Don’t get me wrong, here I’m not putting any of it down.  Times were still to be had,  but our control had slipped slightly out of focus trading on times past as opposed to stuff we were to do - although we did a bit of that as well.  Enough for the kudos, but nothing requiring any actual effort.  Decadent sounding, yes ?  Well that was the role that those of us who made the change went for & it stuck well.  After all,  the nights & the sounds may have changed but the door staff remained the same, as did the bar staff etc etc  Familiarity makes for a good reference & there were a few of us that had learned well enough to do good.

So, whereas on the back-burner ( somewhere in that highly private and most compartmentalized of places in one’s soul ) there was stuff cooking the open to the world face was shiny with health & wealth & party.  Its interesting to note that there was one haunt that made a similar transition from post-punk and Goths to the new status quo of Rock Scene Hangout, and this was Wardour Street’s very own spit and sawdust alt-hangout The Intrepid Fox.
On the kitchen wall in Ibrox Court there still hangs a 7” single called “Upstairs At The Fox” by Max & the Losers, an independent single release made by the pre-rock brotherhood that made it first stop on any given night out way back in the early 80s.  Now that the ‘Fox has been uprooted from its spiritual home ( ie just down Wardour from the other uprooted mecca The Marquee Club ), the denizens from Upstairs all had identical Fox-head tattoos to celebrate their time there & these are good examples of the sort of loyalty and reminiscence the place still holds to this day.  Refusing to be packaged into a ‘theme’ or anything so trite, even now on any day of the week you can walk into its current location on St Giles Circus ( historically a part of London populated by miscreants and ne’er do wells ) & see faded Punk Rock Stars, up-&-coming Deathrock bands with all and sundry in between.  A monument, therefore to what was and what should never have been - to blatantly paraphrase Led Zeppelin.

But it’s the last of its kind.  Other late-80s into-the-90s famous hangouts like the Astoria or the Limelight Club & even the W>A>G ( a point for anyone who can tell me what WAG stood for ) have all succumbed to the developer or ( in the case of the Astoria ) the RE-developer.  Another set of holes to go with the t-shirts and scars, I suppose and all part of the ever-changing face of life. But it saddens me somewhat.  In the sense that nothing is sacred, for want of a better term and that everything tends to entropy in the end.  Its depressing, and I wonder whither have all the ghosts of drunken high-jinks and equally drunken lows have dissipated ?  To haunt unrecognised & unloved as much as the memories and lives buried even further underneath ? It seems we as a race are all too hurried to turn our pasts into something else, a new totem of a hoped-for and brighter future,  our pasts into mere memory and the archaeology thereof.  It seems almost desperate,  and very neatly encapsulates a society that seems to have lost its core identity, its very soul. But I digress.

In a way, anyway because I’m at that point where to put the inevitable crash into some kind of understandable context begins to show the limitations of my grasp.  Because there is no single definite point or event to which I can point and say “There,  that’s where it started.”  I don’t suppose there ever was one, no matter how many of the therapists you go to seeking sufferance or absolution wish there to be.  I will,  however sift through the evidence.
==========
- _Exercise brief_:
Answer these questions using the passage about The Intrepid Fox.
(a) What is the 7" single on the kitchen wall in Ibrox Court called, and who released it?
(b) Where is The Intrepid Fox located now?
(c) Which hangout went to the re-developer rather than the developer?
==========
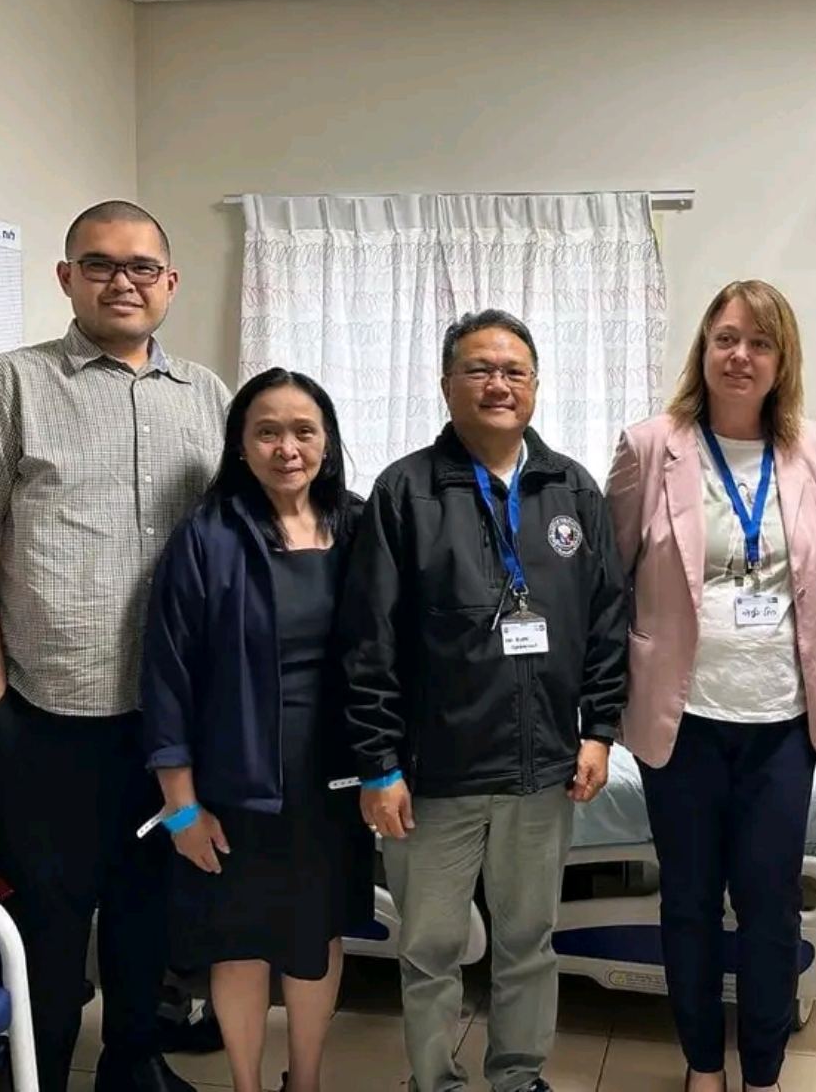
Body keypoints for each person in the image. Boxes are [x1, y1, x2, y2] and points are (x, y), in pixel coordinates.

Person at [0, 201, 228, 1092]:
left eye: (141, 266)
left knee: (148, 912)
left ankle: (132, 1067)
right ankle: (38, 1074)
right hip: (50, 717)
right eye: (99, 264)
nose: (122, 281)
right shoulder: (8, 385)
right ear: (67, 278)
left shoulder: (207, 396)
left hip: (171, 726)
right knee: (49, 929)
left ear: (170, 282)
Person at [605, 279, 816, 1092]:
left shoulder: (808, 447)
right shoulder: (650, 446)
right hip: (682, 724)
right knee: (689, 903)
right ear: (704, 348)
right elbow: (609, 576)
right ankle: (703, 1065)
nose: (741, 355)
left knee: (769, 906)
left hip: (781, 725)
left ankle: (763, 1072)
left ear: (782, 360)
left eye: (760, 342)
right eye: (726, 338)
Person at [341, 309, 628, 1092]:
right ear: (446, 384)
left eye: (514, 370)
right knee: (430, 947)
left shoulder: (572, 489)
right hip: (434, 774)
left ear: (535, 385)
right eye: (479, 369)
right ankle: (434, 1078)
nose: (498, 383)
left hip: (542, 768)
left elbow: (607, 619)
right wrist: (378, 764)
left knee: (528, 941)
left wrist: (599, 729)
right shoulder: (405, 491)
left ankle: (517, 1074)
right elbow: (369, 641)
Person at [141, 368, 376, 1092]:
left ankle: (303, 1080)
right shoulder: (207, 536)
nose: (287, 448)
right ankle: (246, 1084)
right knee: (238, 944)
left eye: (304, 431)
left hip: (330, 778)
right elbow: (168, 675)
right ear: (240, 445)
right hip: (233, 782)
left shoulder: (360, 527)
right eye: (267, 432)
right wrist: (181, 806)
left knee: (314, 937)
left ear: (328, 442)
==========
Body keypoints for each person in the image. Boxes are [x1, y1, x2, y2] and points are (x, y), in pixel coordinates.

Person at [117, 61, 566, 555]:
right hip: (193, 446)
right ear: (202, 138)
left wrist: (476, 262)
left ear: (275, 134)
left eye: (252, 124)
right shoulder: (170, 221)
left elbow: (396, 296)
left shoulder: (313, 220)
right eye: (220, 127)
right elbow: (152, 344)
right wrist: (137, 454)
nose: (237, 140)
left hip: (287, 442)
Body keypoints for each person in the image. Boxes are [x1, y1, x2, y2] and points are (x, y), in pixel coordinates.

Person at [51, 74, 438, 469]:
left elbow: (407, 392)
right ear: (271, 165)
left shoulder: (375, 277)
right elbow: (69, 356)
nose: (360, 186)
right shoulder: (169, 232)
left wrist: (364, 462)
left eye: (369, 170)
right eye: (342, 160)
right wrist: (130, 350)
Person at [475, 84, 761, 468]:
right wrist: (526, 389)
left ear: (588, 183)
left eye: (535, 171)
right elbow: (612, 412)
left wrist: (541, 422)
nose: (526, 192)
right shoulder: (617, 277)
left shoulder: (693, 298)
==========
- _Output of the exercise_:
(a) "Upstairs At The Fox," by Max & the Losers.
(b) St Giles Circus.
(c) The Astoria.